As with all memoirs of bygone times, it’s hard to know what is real and what isn’t. Zweig describes a time of literary ferment, when everybody cared deeply for culture and art, when theater actors were mobbed on the street, when the conductor of the Opera or the Symphony was a superstar, and when 18 year old kids looked upon poets and authors almost as divine beings, completely separate from you and me.

I don’t entirely disbelieve this account. I’ve only been to Vienna once, but it struck me that even today, it’s a city that prides itself on being cultured. Even the commercials that showed on television had a very dreamy, artistic quality, and I have a vivid recollection of wandering through a public park as an aria from the Marriage of Figaro was pumped through the square by loudspeakers.

But even within this ferment, Zweig sought out a somewhat niche area. He avoided the popular press, he avoided the big imprints that sometimes published lighter fiction, and he exclusively sought out only the most renowned presses, theaters, and publications. As a result, his work, those of his fellows, and those of his idols, was often very unknown during the time in which he worked. He in particular recalls during his time in Paris that the writers in whom he was interested were the exact opposite of the super-star writer. They were humble people, who often worked minor civil service jobs, lived simple and bourgeois lives, and wrote without expectation of reward. He also comments that the three people in Paris who would later make the biggest impression on the literary world, Paul Valery, Marcel Proust, and Romain Rolland, were all entirely unknown even in the literary world at this time.

I’ve several times now read literary memoirs about small groups of highly intellectual people who wrote in periodicals with poor circulations or for small presses or in tiny editions, and who later had an outsized influence on the world (also coming to mind is Norman Podhoretz’s memoir Making It), and I can’t deny that there is something very attractive about this image.
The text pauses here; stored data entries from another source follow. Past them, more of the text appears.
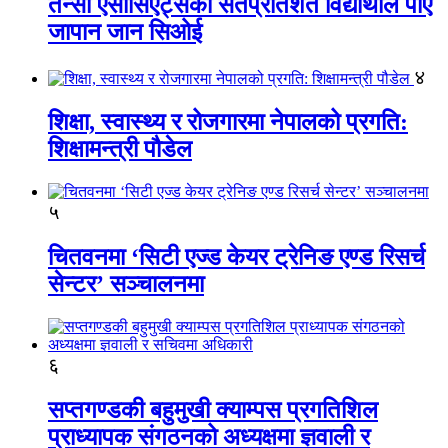
तेन्सी एसोसिएट्सका सतप्रतिशत विद्यार्थीले पाए
जापान जान सिओई
४
शिक्षा, स्वास्थ्य र रोजगारमा नेपालको प्रगति:
शिक्षामन्त्री पौडेल
५
चितवनमा ‘सिटी एज्ड केयर ट्रेनिङ एण्ड रिसर्च
सेन्टर’ सञ्चालनमा
६
सप्तगण्डकी बहुमुखी क्याम्पस प्रगतिशिल
प्राध्यापक संगठनको अध्यक्षमा ज्ञवाली र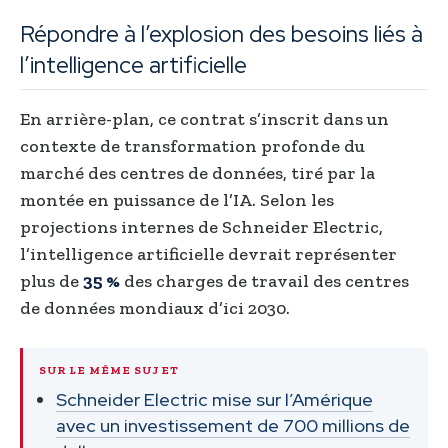
Répondre à l’explosion des besoins liés à
l’intelligence artificielle
En arrière-plan, ce contrat s’inscrit dans un
contexte de transformation profonde du
marché des centres de données, tiré par la
montée en puissance de l’IA. Selon les
projections internes de Schneider Electric,
l’intelligence artificielle devrait représenter
plus de
35 %
des charges de travail des centres
de données mondiaux d’ici 2030.
SUR LE MÊME SUJET
Schneider Electric mise sur l’Amérique
avec un investissement de 700 millions de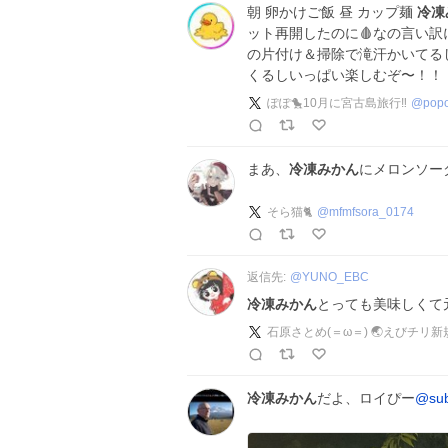
朝 卵かけご飯 昼 カップ麺
冷凍
ット再開したのに🩸なの言い訳
の片付け＆掃除で滝汗かいてるし
くるしいっぱい楽しむぞ〜！！
ぽぽ🐤10月に宮古島旅行‼︎
@
pop
まあ、
冷凍みかん
にメロンソー
そら猫🐈
@
mfmfsora_0174
返信先:
@
YUNO_EBC
冷凍みかん
とっても美味しくて
石原さとめ(＝ω＝) 🌏えびチリ新規
冷凍みかん
だよ、ロイぴー
@sub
It’s all farce and image, of course. Plenty of authors seek out immediate notoriety. Plenty of great authors write for money, or write for the commercial press. But I am attracted to the monastic quality that Zweig describes, the sense that the work itself has its own purity that will someday shine through. He tells, for instance, of going to visit Rodin in his workshop, and seeing Rodin start to work on a sculpture. The artist works for a few minutes, making corrections to a clay model, and when he’s done he’s surprised to find a strange young man in his studio: he’d entirely forgotten that Zweig was in the room.

This vision of artistic greatness has seeped into our culture and congealed. Books nowadays come with their own creation myths that are released in tandem, or even before, publication. The story of how The Brief, Wondrous Life of Oscar Wao took ten years to write, for instance, or the idea of the immense periods of time that elapse between books by Donna Tartt or Jeffrey Eugenides. Yet oftentimes that labor is more of a reaction to celebrity culture than it is an inherent demand of the work. I think oftentimes authors take a long period to follow up on books simply because the pressure of delivering another success is so immense. In some ways this is the opposite of the careful, painstaking work of a Proust or of a Romain Rolland.
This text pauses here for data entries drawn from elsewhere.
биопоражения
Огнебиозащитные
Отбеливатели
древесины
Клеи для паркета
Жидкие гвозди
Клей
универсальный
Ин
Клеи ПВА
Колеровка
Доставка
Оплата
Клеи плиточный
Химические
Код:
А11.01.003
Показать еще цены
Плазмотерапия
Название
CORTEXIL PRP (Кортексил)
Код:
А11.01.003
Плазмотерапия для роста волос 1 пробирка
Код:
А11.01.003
In my own revisions, I’ve really been enjoying the gentle suturing I’ve done on the book. Most of the changes I’m making aren’t going to matter to the reader, but they matter a lot to me. I do feel slightly resentful that the work needs to come to an end. Part of me thinks a few more rounds of revision would really be useful.
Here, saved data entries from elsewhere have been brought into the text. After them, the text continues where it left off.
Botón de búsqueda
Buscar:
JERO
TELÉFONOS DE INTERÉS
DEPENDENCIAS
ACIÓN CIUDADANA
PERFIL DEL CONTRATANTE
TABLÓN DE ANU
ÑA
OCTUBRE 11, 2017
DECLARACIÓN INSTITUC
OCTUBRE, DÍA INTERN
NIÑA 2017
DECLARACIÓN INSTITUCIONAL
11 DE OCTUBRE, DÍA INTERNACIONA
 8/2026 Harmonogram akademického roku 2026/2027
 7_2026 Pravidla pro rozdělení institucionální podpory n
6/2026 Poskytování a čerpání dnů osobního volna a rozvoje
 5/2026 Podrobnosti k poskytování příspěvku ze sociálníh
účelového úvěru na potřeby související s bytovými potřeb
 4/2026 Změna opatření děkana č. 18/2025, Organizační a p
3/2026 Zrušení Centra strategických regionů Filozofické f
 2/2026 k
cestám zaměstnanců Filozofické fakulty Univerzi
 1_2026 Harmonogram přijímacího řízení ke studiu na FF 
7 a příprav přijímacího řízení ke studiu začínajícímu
Everything about this book has been hurried. I wrote it to fulfill my contract with Disney, then after losing my agent and publisher, I rewrote it, feeling hurried and oppressed, because I wanted it to sell but I also didn’t quite have the same faith in the book. Then since it’s sold I’ve been working on my publisher’s (albeit very generous) deadlines. I’ve worked quite a bit on the book, but every word in it is also new since August of this year, and I feel that newness in the pages. Even now, I’m writing new scenes, and I think, well, these scenes are more or less going straight to press, they won’t ever get that time to sit and be mulled over.

The structure of the book is excellent. It’s as perfect a thing as I’ve ever put out, but I still somehow want more from it. And yet I also feel that the market won’t really reward that care. Whether the book succeeds or fails will depend entirely upon only the broadest possible reactions: whether people identify with the protagonist whether librarians and teachers think it’s ‘important’; whether it arouses in kids a sense of hope and longing. By the time they get to the third chapter, they’ll either be sold on the book or they won’t, and the rest won’t particularly matter.

I think all writers ultimately know this. Zweig had books and plays accepted by the most prestigious venues in Austria at an early age, and yet he pooh-poohs these works, saying he’s never allowed them to be reprinted. He knew instinctively that he hadn’t yet created anything truly great.

In the same way, I think writers need to hold themselves to higher (and different) standards than the market does, and yet that’s not an easy thing to do, because the mere fact that these standards are different means they are unrenumerated. Nor will you even have the satisfaction of seeing readers or critics grasp what you’re doing–they might like it, but they’re unlikely to like it because of those things you put into it. A really intelligent and sympathetic reading is something that most authors don’t get until they’re well into their careers.

This book is done (or almost so). I honestly don’t think I could handle another round of revision. But with my next book I hope to be able to take more care throughout.